Friday, October 11, 2013

Wood Polishing in an Adult Day Program

I prepared a wood polishing tray and placed it on the shelf in the back room a few months ago. I have been waiting for just the right moment to present it to a particular senior. This senior has done silver polishing and flower arranging, so I thought this would be the next work for her. I finally presented it today. But, I did not present it to the senior who I initially thought it would be perfect for, yet that doesn't mean I won't present it to her later. Instead, I invited the male client that recently worked with the Chinese Puzzle (my hybrid version of the constructive triangles) to do some work with me. However, this time I asked him to pick which work he wanted to use from the shelves completely independent of my suggestions. This was a goal my supervisor and I had discussed for this particular client.

We walked to the "Montessori" shelves in the backroom and I reviewed with him what each work was. He was drawn to the singular / plural work that he has done several times before and chose that. He did the work perfectly. He laid out the labels and then matched the objects to the labels. Before we knew it, he had completed the material. I asked him to carefully put away all of the objects/labels and to return the box to the shelf. He did.

Next, I asked if he was interested in doing a new work. I said I had put together a tray that might be appealing to him. He said he wanted to continue working with me and so we did. I invited him to come to the shelves with me to get the tray, the needed supplies and an apron. We brought everything back to the table that we had been working at and I placed a red, paper place mat in front of him to designate a working space.

After I helped him put on the apron, I asked him to remove the items from the tray and place them on the place mat. Next, I asked him to take some polishing cloths, cotton balls and q-tips from the containers holding them and to place them in various objects from the tray. Then, I poured some of the wood polish into a porcelain dish for him to use.

There were two wooden objects that I had recently purchased from the thrift store and made available for him to polish. When he saw the first he said, "I think that is a gazelle. Gazelles are from Africa." This statement immediately brought both vocabulary and geography to this practical life work. It was wonderful to hear his words.

He carefully used a q-tip to apply wood polish to the narrow areas of the wooden gazelle. Next he used a cotton ball to apply polish to the entire figure.

## Source material

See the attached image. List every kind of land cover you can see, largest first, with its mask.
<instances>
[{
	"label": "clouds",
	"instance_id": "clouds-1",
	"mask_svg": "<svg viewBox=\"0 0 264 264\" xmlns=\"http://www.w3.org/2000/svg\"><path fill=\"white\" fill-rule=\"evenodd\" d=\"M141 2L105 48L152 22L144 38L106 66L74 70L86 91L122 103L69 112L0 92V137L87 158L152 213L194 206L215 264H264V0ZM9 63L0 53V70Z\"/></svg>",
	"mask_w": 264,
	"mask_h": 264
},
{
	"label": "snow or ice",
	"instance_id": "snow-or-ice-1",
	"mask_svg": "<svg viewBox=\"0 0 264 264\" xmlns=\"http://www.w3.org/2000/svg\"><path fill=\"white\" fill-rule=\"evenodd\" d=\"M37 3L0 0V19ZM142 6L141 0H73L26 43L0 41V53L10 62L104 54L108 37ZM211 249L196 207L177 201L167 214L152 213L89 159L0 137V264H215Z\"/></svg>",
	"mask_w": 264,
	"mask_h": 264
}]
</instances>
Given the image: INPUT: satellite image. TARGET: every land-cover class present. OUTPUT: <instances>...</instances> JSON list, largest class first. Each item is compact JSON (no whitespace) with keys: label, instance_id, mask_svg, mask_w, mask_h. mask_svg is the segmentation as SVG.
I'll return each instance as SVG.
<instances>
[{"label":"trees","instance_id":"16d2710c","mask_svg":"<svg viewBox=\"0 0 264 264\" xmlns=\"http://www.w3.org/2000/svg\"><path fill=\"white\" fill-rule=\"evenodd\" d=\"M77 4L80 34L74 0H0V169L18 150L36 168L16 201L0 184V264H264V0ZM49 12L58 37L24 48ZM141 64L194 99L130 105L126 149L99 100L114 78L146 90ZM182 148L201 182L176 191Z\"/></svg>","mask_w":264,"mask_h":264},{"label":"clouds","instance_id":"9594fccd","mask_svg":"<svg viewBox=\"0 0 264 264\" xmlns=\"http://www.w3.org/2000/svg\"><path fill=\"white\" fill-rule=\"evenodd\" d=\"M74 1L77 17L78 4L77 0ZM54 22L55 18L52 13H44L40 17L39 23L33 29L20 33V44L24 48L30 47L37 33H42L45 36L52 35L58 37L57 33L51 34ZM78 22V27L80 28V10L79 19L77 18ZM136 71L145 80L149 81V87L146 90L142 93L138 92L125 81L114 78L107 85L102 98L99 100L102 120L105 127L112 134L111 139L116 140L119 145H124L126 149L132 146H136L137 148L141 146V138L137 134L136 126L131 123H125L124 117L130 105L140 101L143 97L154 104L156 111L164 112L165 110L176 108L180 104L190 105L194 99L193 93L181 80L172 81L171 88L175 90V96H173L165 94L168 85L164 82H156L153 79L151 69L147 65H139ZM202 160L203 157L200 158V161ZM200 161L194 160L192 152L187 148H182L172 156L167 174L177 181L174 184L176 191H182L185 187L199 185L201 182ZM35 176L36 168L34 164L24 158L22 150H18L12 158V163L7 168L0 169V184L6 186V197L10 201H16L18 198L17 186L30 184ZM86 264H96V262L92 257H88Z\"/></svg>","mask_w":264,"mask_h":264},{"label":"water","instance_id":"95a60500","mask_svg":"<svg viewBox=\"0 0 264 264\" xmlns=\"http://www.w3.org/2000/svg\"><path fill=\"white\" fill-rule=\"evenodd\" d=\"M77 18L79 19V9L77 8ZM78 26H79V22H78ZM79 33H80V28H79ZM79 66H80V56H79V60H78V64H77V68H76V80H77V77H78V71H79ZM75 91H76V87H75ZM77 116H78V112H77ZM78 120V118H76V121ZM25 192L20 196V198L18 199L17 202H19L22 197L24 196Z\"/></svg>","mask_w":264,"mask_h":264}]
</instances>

## Questions to answer
• A. In the post about wood polishing in an adult day program, which work did the male client pick from the shelves on his own?
• B. Copy the wood polishing post from the words "I prepared a" up to and including "this particular client.", switching every "senior" to "participant".

## Exercise solutions
• A. The singular / plural work.

• B.
I prepared a wood polishing tray and placed it on the shelf in the back room a few months ago. I have been waiting for just the right moment to present it to a particular participant. This participant has done silver polishing and flower arranging, so I thought this would be the next work for her. I finally presented it today. But, I did not present it to the participant who I initially thought it would be perfect for, yet that doesn't mean I won't present it to her later. Instead, I invited the male client that recently worked with the Chinese Puzzle (my hybrid version of the constructive triangles) to do some work with me. However, this time I asked him to pick which work he wanted to use from the shelves completely independent of my suggestions. This was a goal my supervisor and I had discussed for this particular client.